From a scientific viewpoint, there is no mechanism whereby this can influence the outcome of a day’s fishing. Or is there? It’s interesting that the idea of making a symbolic offering to the water is widespread across so many different cultures. Often tied in with this is the belief that you shouldn’t take more than you need, and that if you do you are liable to be punished. In the tidal swamps of the Sundarbans, at the mouth of the Ganges, the godde
ss Banbibi will protect you from man-eating tigers–but only if you just take what you need, and no more. On the Zambezi the Nyami-nyami spirit protects fishermen, but is vengeful if the river is harmed. In the Amazon the mãe d’água, the mother of the water, is likewise not to be provoked by over-exploitation. Such views are of course characterized as primitive, but a moment’s thought will reveal a simple wisdom that our supposedly more developed culture has forgotten. Therefore, when I remember, I do what the Mongolian shaman told me. I don’t have the yak’s milk anymore, but I try to take a moment to reflect on our relationship with the water and with the fish. They are a gift, whose presence is not to be taken for granted, and our fishing should be a respectful act. This won’t necessarily help us catch more fish today–but it does have the potential to help others catch fish in the future. And it makes those we catch today more significant and more deserved.

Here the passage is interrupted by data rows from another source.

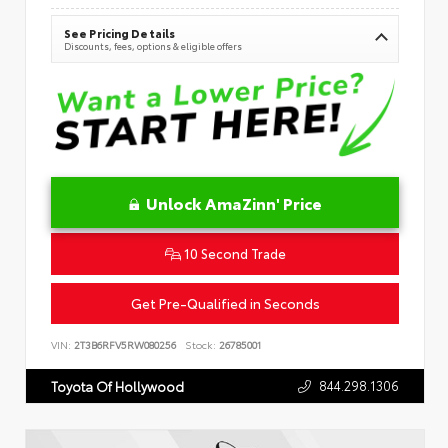
See Pricing Details
Discounts, fees, options & eligible offers
Unlock AmaZinn' Price
10 Second Trade
Get Pre-Qualified in Seconds
VIN:
2T3B6RFV5RW080256
Stock:
26785001
844.298.1306
Toyota Of Hollywood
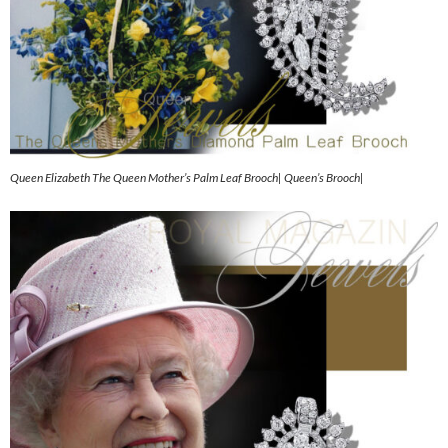
Queen Elizabeth The Queen Mother’s Palm Leaf Brooch| Queen’s Brooch|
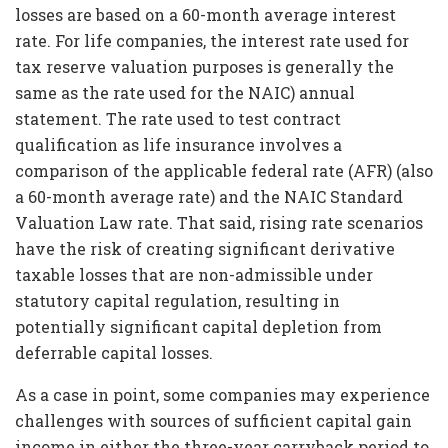
losses are based on a 60-month average interest
rate. For life companies, the interest rate used for
tax reserve valuation purposes is generally the
same as the rate used for the NAIC) annual
statement. The rate used to test contract
qualification as life insurance involves a
comparison of the applicable federal rate (AFR) (also
a 60-month average rate) and the NAIC Standard
Valuation Law rate. That said, rising rate scenarios
have the risk of creating significant derivative
taxable losses that are non-admissible under
statutory capital regulation, resulting in
potentially significant capital depletion from
deferrable capital losses.
As a case in point, some companies may experience
challenges with sources of sufficient capital gain
income in either the three-year carryback period to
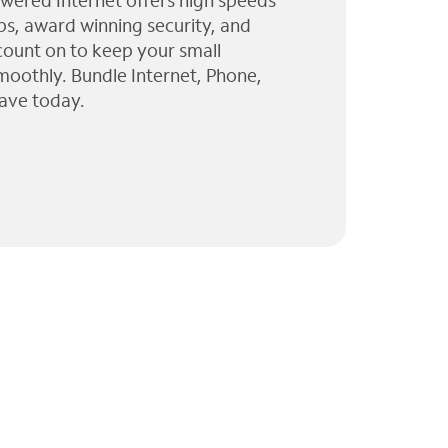
wered Internet offers high speeds
ps, award winning security, and
 count on to keep your small
moothly. Bundle Internet, Phone,
ave today.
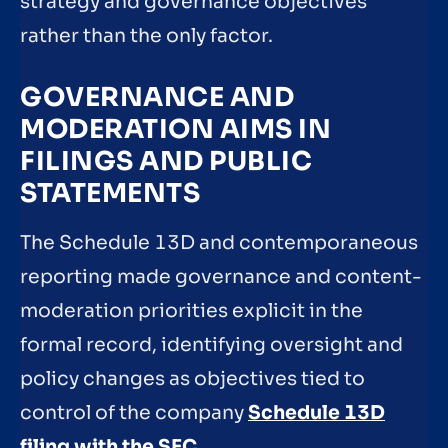
strategy and governance objectives
rather than the only factor.
GOVERNANCE AND
MODERATION AIMS IN
FILINGS AND PUBLIC
STATEMENTS
The Schedule 13D and contemporaneous
reporting made governance and content-
moderation priorities explicit in the
formal record, identifying oversight and
policy changes as objectives tied to
control of the company
Schedule 13D
filing with the SEC
.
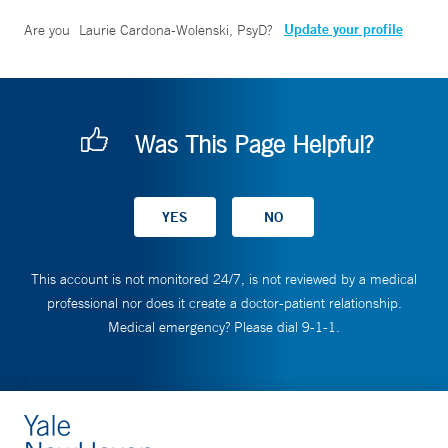
Update your profile
Are you
Laurie Cardona-Wolenski, PsyD
?
Was This Page Helpful?
This account is not monitored 24/7, is not reviewed by a medical
professional nor does it create a doctor-patient relationship.
Medical emergency? Please dial 9-1-1.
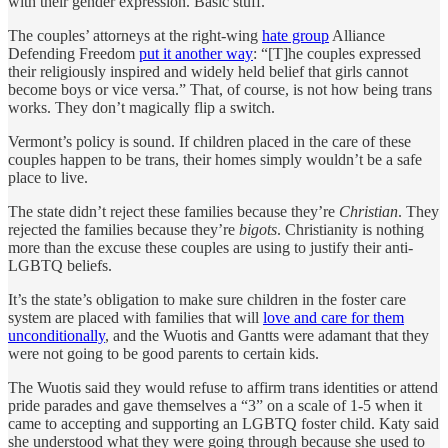
with their gender expression. Basic stuff.
The couples’ attorneys at the right-wing
hate group
Alliance
Defending Freedom
put it another way
: “[T]he couples expressed
their religiously inspired and widely held belief that girls cannot
become boys or vice versa.” That, of course, is not how being trans
works. They don’t magically flip a switch.
Vermont’s policy is sound. If children placed in the care of these
couples happen to be trans, their homes simply wouldn’t be a safe
place to live.
The state didn’t reject these families because they’re
Christian
. They
rejected the families because they’re
bigots
. Christianity is nothing
more than the excuse these couples are using to justify their anti-
LGBTQ beliefs.
It’s the state’s obligation to make sure children in the foster care
system are placed with families that will
love and care for them
unconditionally
, and the Wuotis and Gantts were adamant that they
were not going to be good parents to certain kids.
The Wuotis said they would refuse to affirm trans identities or attend
pride parades and gave themselves a “3” on a scale of 1-5 when it
came to accepting and supporting an LGBTQ foster child. Katy said
she understood what they were going through because she used to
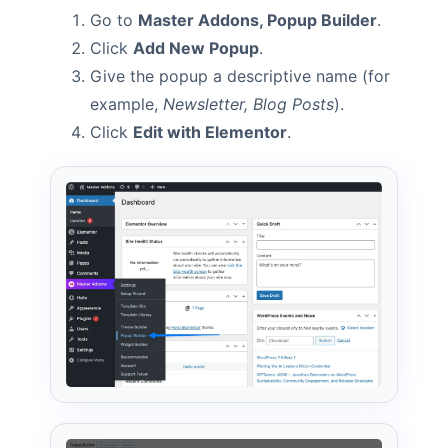
Go to
Master Addons, Popup Builder
.
Click
Add New Popup
.
Give the popup a descriptive name (for
example,
Newsletter, Blog Posts
).
Click
Edit with Elementor
.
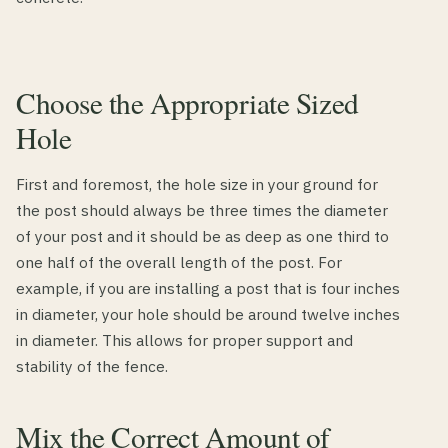
Choose the Appropriate Sized
Hole
First and foremost, the hole size in your ground for
the post should always be three times the diameter
of your post and it should be as deep as one third to
one half of the overall length of the post. For
example, if you are installing a post that is four inches
in diameter, your hole should be around twelve inches
in diameter. This allows for proper support and
stability of the fence.
Mix the Correct Amount of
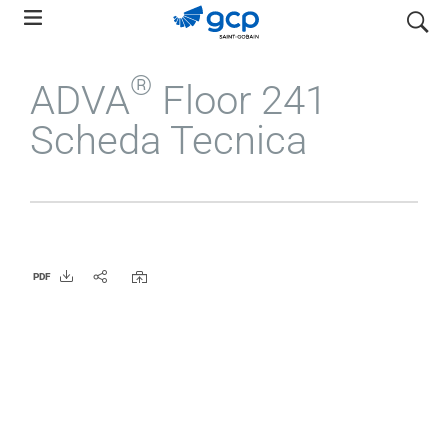
Skip
search
to
main
®
ADVA
Floor 241
navigation
Scheda Tecnica
PDF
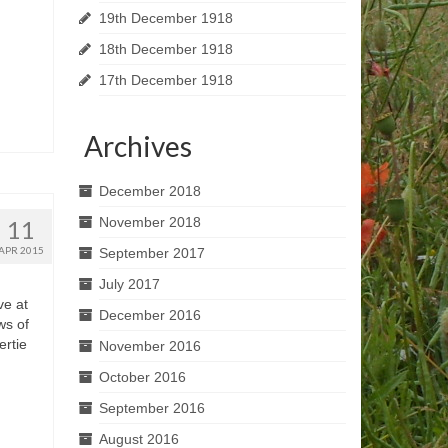
19th December 1918
18th December 1918
17th December 1918
Archives
December 2018
November 2018
11
APR 2015
September 2017
July 2017
ve at
December 2016
ws of
ertie
November 2016
October 2016
September 2016
August 2016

Meanwhile if you want to wear your lucky hat, even if it’s from that denim shop on Oxford Street, you will hear no mockery from me.
DELTA
17
Resist the Flow
At a certain popular lake in south-east England, the far bank was a no-fishing zone, so the standard method was to belt out baits towards the opposite margin, some eighty yards away. The lake didn’t produce a lot of fish, but the thinking behind this approach was vindicated by the fact that most captures came from this area.